Ponto, cuidado para não deixar-se levar pela ansiedade, não diga não para tudo, faça pilotos, experimente, aprender sempre comporta assumir riscos, mas os passos que damos fora de nossa zona de conforto fazem irremediavelmente com que ela se expanda, não é obrigatório, mas cuidado para não perder o “timing”.
“O porto é um lugar seguro para os navios, mas não foi para isto que os navios foram construídos!”
Grace Murray Hopper
Mais do mesmo ou fazer diferente
Vamos combinar uma coisa, a mudança só é relevante e merece ser discutida quando ela agrega, resolve ou mitiga algo, se voce não quer mudar e acha que esta tudo bem, não tem desperdício, a galera esta satisfeita, inclusive clientes e fornecedores, então não fique se debatendo e se justificando, toque o barco!
Se voce é empreendedor ou tem obstáculos para crescer, é difícil cumprir os prazos, a galera esta descontente, falta sinergia, turnover alto, problemas com qualidade, tem que dar descontos aos clientes para não perdê-los, afinal, qual a discussão mesmo ? A solução é uma só, tentar fazer diferente.
Métodos iterativos-incrementais
O mais importante é não idealizar, mudança sempre é difícil e alguns dos melhores métodos disponíveis exigem mudanças de mindset, quebras de paradigmas seculares, garantido que não será mole não, é trabalho duro, tem que ter consciência do desafio e encará-lo um passo de cada vez.

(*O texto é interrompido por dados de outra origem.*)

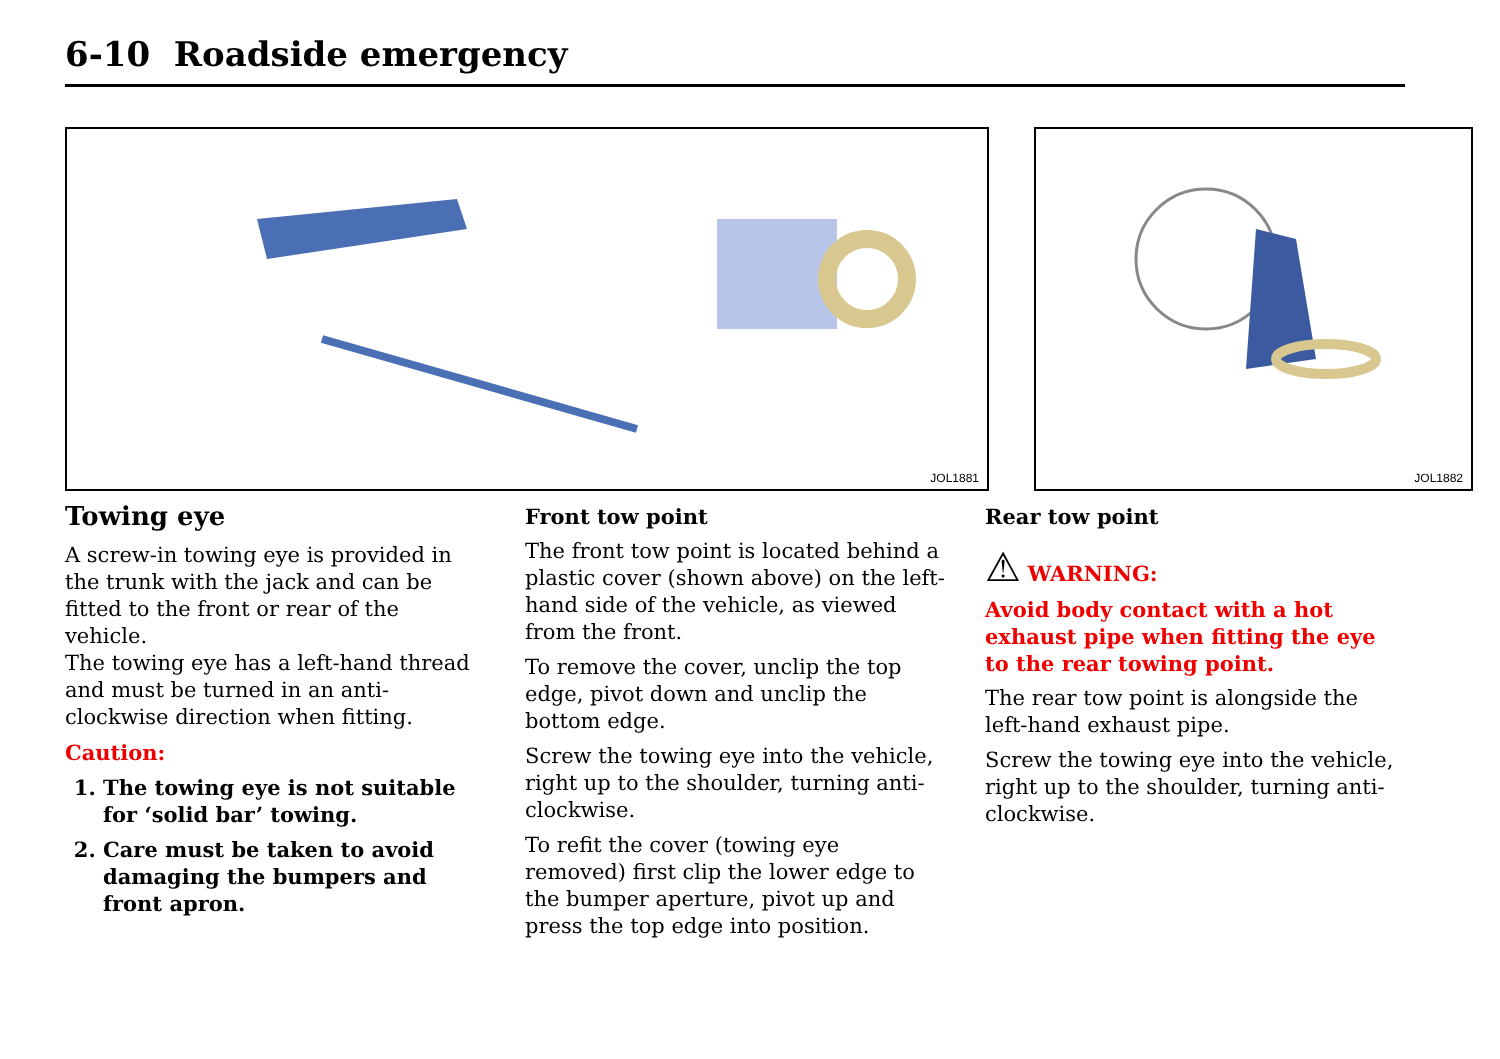6-10 Roadside emergency
JOL1881
JOL1882
Towing eye
A screw-in towing eye is provided in the trunk with the jack and can be fitted to the front or rear of the vehicle.
The towing eye has a left-hand thread and must be turned in an anti-clockwise direction when fitting.
Caution:
1. The towing eye is not suitable for ‘solid bar’ towing.
2. Care must be taken to avoid damaging the bumpers and front apron.
Front tow point
The front tow point is located behind a plastic cover (shown above) on the left-hand side of the vehicle, as viewed from the front.
To remove the cover, unclip the top edge, pivot down and unclip the bottom edge.
Screw the towing eye into the vehicle, right up to the shoulder, turning anti-clockwise.
To refit the cover (towing eye removed) first clip the lower edge to the bumper aperture, pivot up and press the top edge into position.
Rear tow point
⚠ WARNING:
Avoid body contact with a hot exhaust pipe when fitting the eye to the rear towing point.
The rear tow point is alongside the left-hand exhaust pipe.
Screw the towing eye into the vehicle, right up to the shoulder, turning anti-clockwise.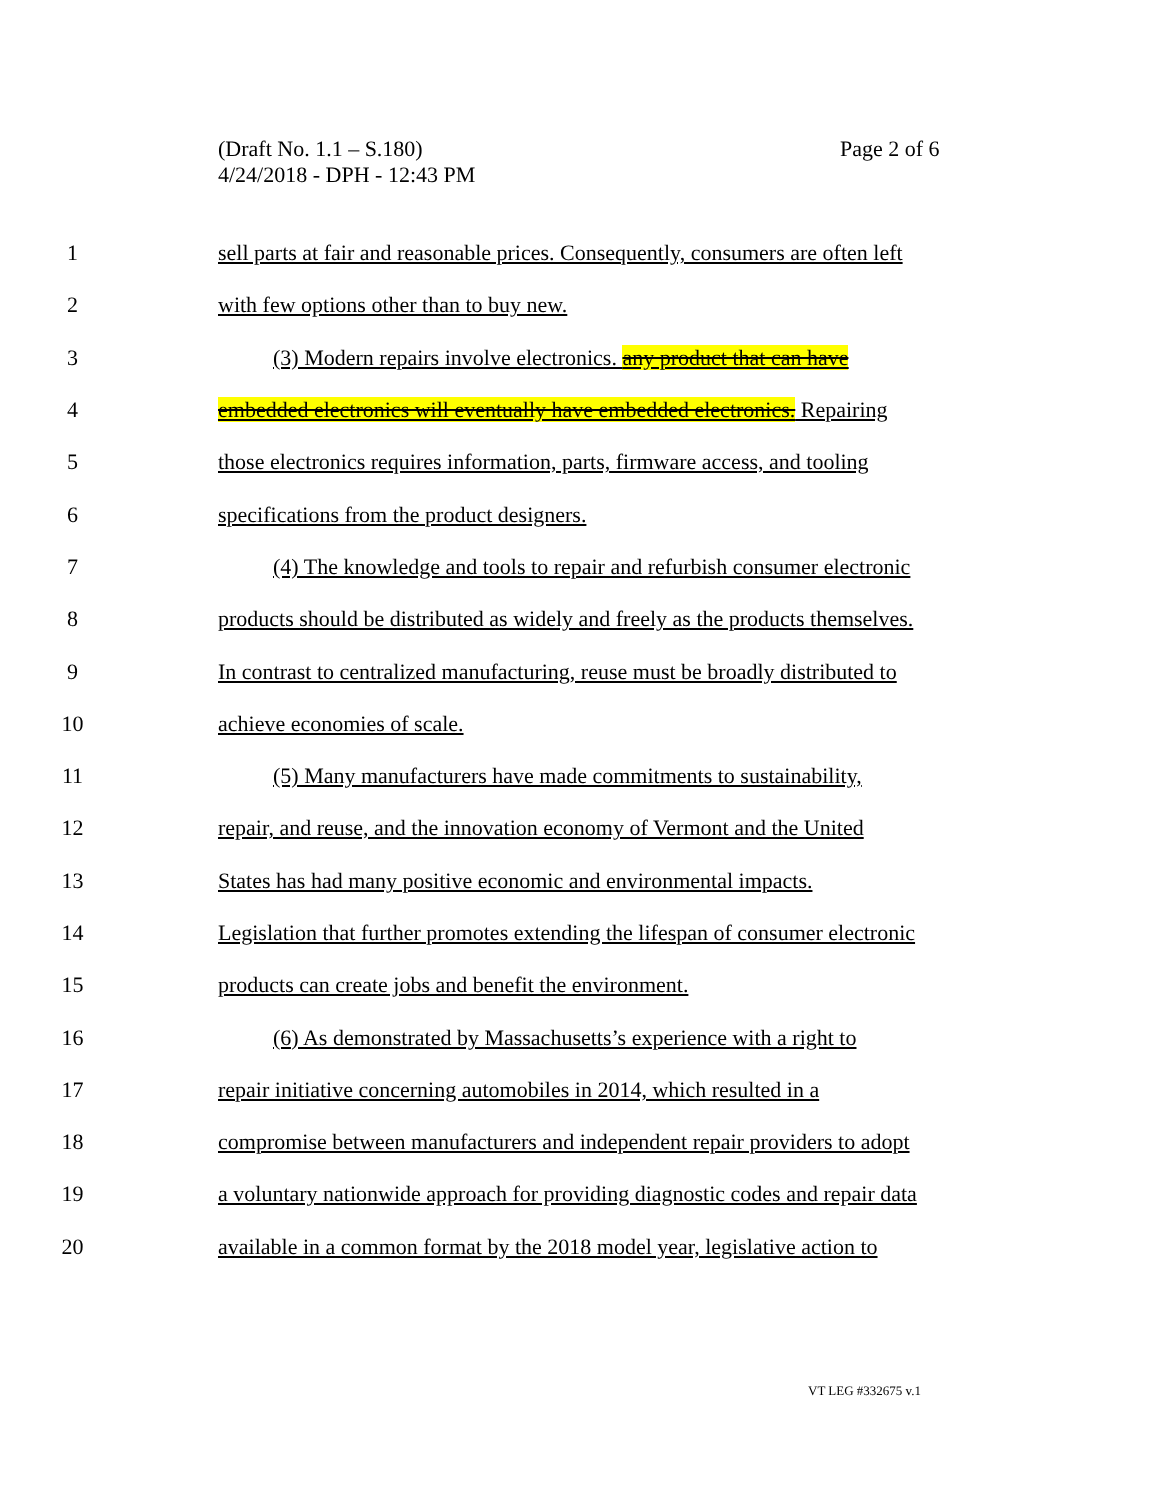(Draft No. 1.1 – S.180)
4/24/2018 - DPH - 12:43 PM
Page 2 of 6
1 sell parts at fair and reasonable prices. Consequently, consumers are often left
2 with few options other than to buy new.
3 (3) Modern repairs involve electronics. any product that can have
4 embedded electronics will eventually have embedded electronics. Repairing
5 those electronics requires information, parts, firmware access, and tooling
6 specifications from the product designers.
7 (4) The knowledge and tools to repair and refurbish consumer electronic
8 products should be distributed as widely and freely as the products themselves.
9 In contrast to centralized manufacturing, reuse must be broadly distributed to
10 achieve economies of scale.
11 (5) Many manufacturers have made commitments to sustainability,
12 repair, and reuse, and the innovation economy of Vermont and the United
13 States has had many positive economic and environmental impacts.
14 Legislation that further promotes extending the lifespan of consumer electronic
15 products can create jobs and benefit the environment.
16 (6) As demonstrated by Massachusetts’s experience with a right to
17 repair initiative concerning automobiles in 2014, which resulted in a
18 compromise between manufacturers and independent repair providers to adopt
19 a voluntary nationwide approach for providing diagnostic codes and repair data
20 available in a common format by the 2018 model year, legislative action to
VT LEG #332675 v.1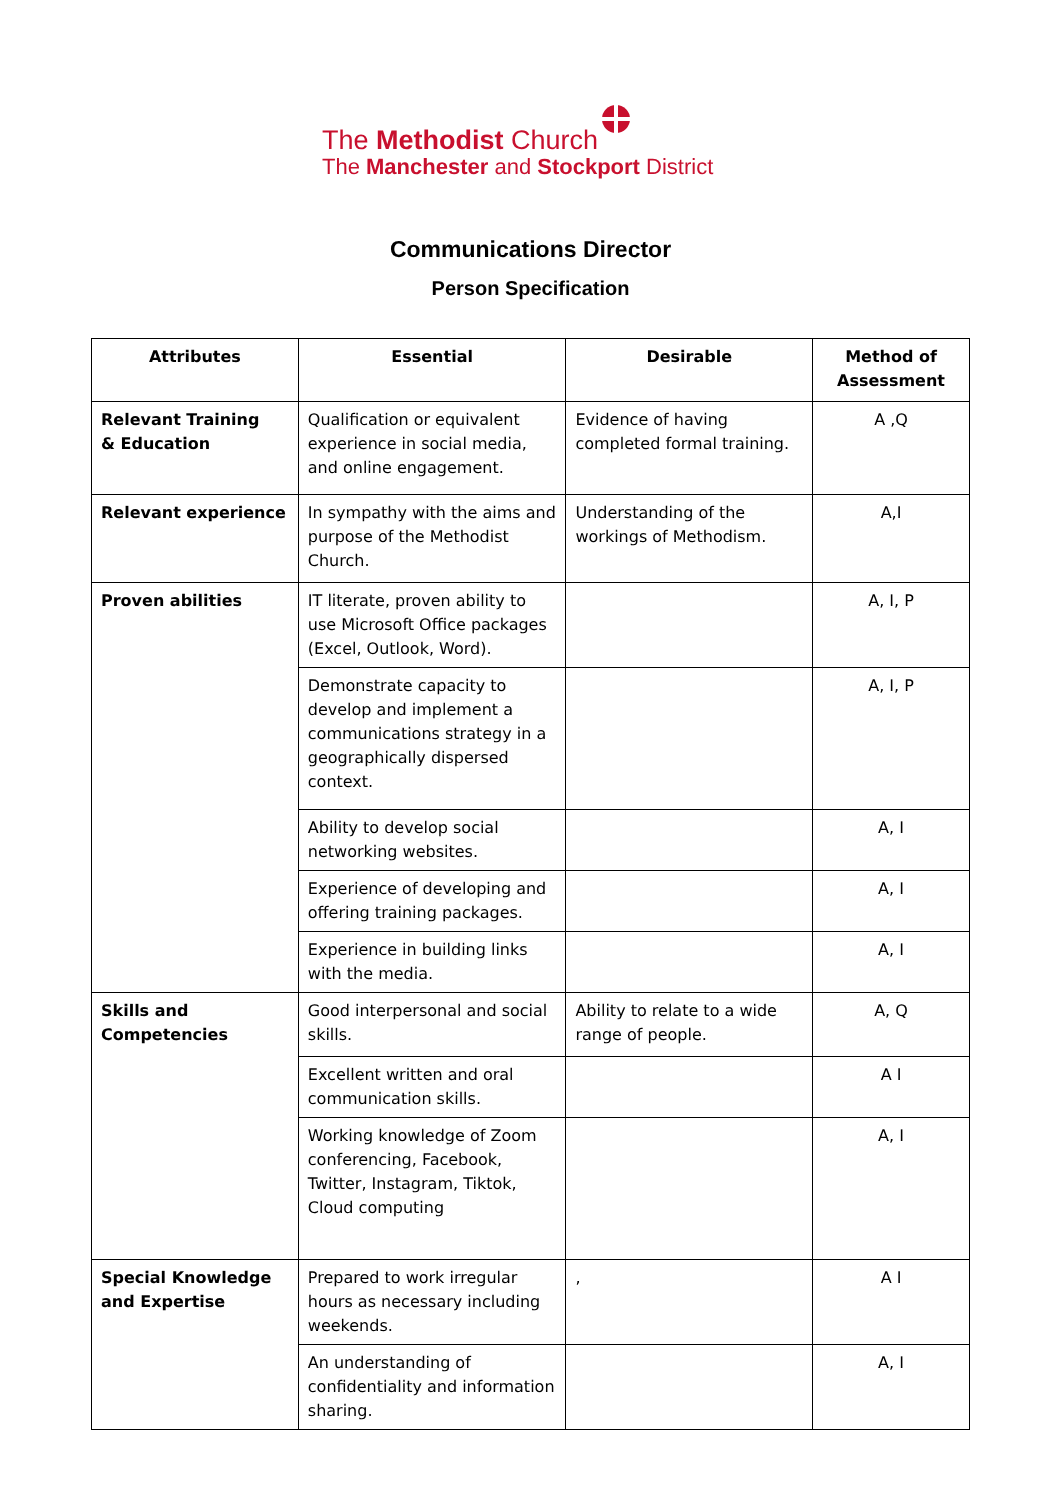The Methodist Church
The Manchester and Stockport District
Communications Director
Person Specification
| Attributes | Essential | Desirable | Method of Assessment |
| --- | --- | --- | --- |
| Relevant Training & Education | Qualification or equivalent experience in social media, and online engagement. | Evidence of having completed formal training. | A ,Q |
| Relevant experience | In sympathy with the aims and purpose of the Methodist Church. | Understanding of the workings of Methodism. | A,I |
| Proven abilities | IT literate, proven ability to use Microsoft Office packages (Excel, Outlook, Word). | | A, I, P |
| | Demonstrate capacity to develop and implement a communications strategy in a geographically dispersed context. | | A, I, P |
| | Ability to develop social networking websites. | | A, I |
| | Experience of developing and offering training packages. | | A, I |
| | Experience in building links with the media. | | A, I |
| Skills and Competencies | Good interpersonal and social skills. | Ability to relate to a wide range of people. | A, Q |
| | Excellent written and oral communication skills. | | A I |
| | Working knowledge of Zoom conferencing, Facebook, Twitter, Instagram, Tiktok, Cloud computing | | A, I |
| Special Knowledge and Expertise | Prepared to work irregular hours as necessary including weekends. | , | A I |
| | An understanding of confidentiality and information sharing. | | A, I |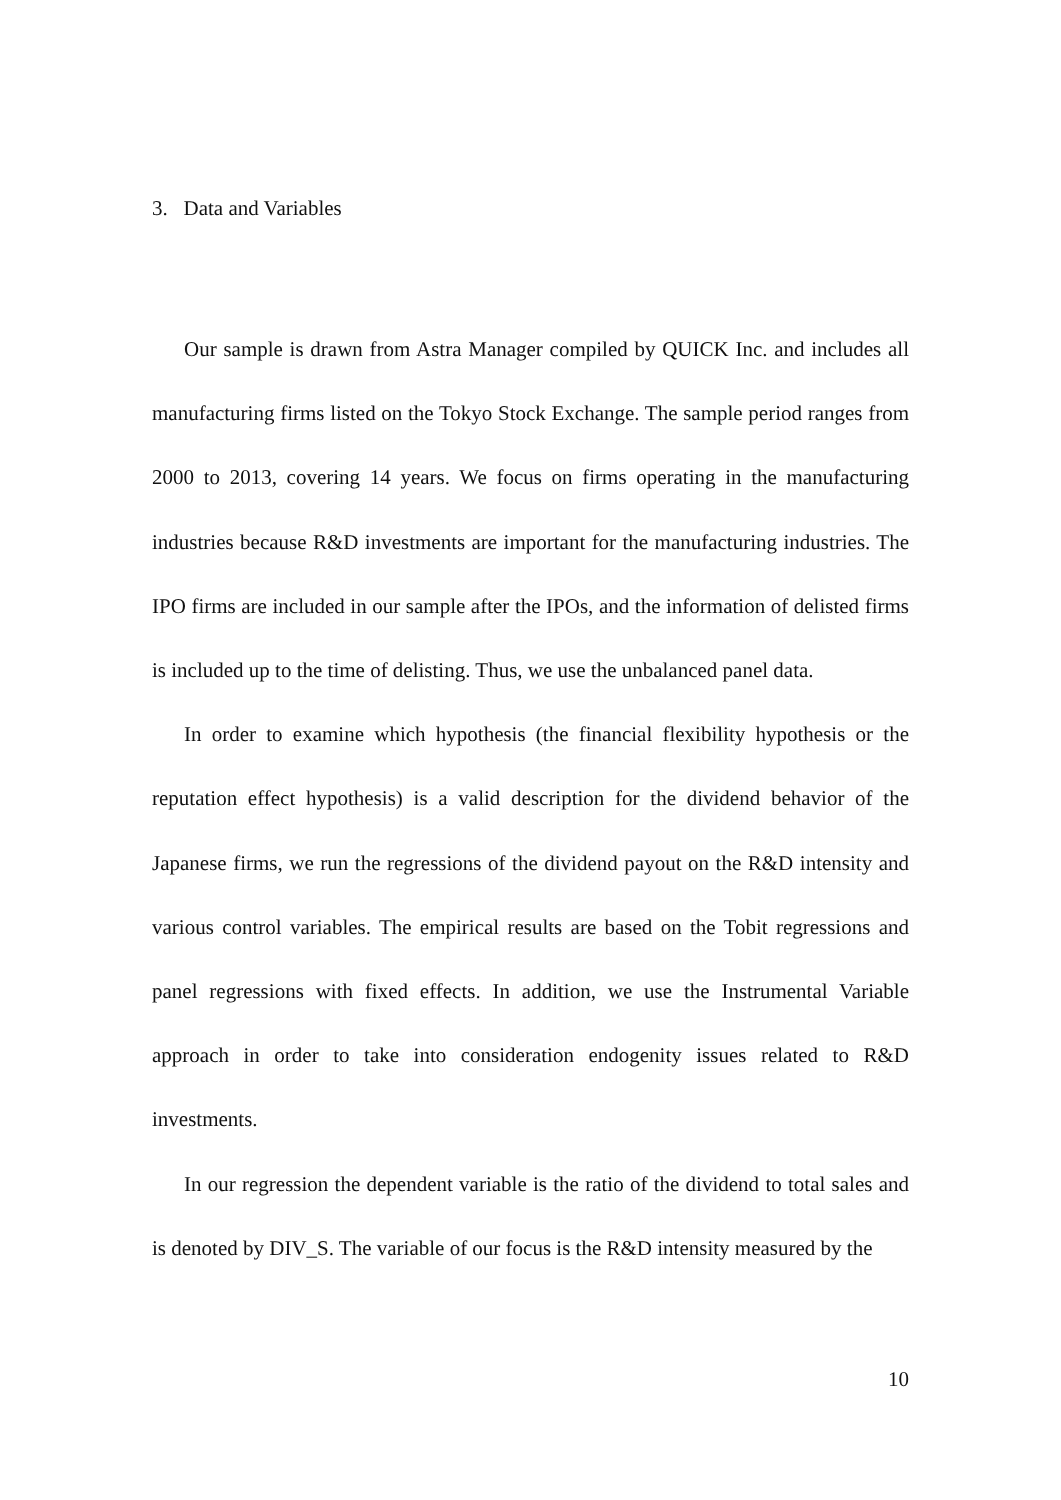3. Data and Variables
Our sample is drawn from Astra Manager compiled by QUICK Inc. and includes all manufacturing firms listed on the Tokyo Stock Exchange. The sample period ranges from 2000 to 2013, covering 14 years. We focus on firms operating in the manufacturing industries because R&D investments are important for the manufacturing industries. The IPO firms are included in our sample after the IPOs, and the information of delisted firms is included up to the time of delisting. Thus, we use the unbalanced panel data.
In order to examine which hypothesis (the financial flexibility hypothesis or the reputation effect hypothesis) is a valid description for the dividend behavior of the Japanese firms, we run the regressions of the dividend payout on the R&D intensity and various control variables. The empirical results are based on the Tobit regressions and panel regressions with fixed effects. In addition, we use the Instrumental Variable approach in order to take into consideration endogenity issues related to R&D investments.
In our regression the dependent variable is the ratio of the dividend to total sales and is denoted by DIV_S. The variable of our focus is the R&D intensity measured by the
10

Métodos ágeis são adaptativos, iniciar é fácil, o difícil é mudar a cultura, o mindset, os princípios e valores comuns, é iniciar com a consciência de que melhoria contínua não tem fim, vamos ajustando o método na medida em que mudamos, afinal, a única certeza é de que as coisas mudam.




Ótimo post Jorge!
Obrigado!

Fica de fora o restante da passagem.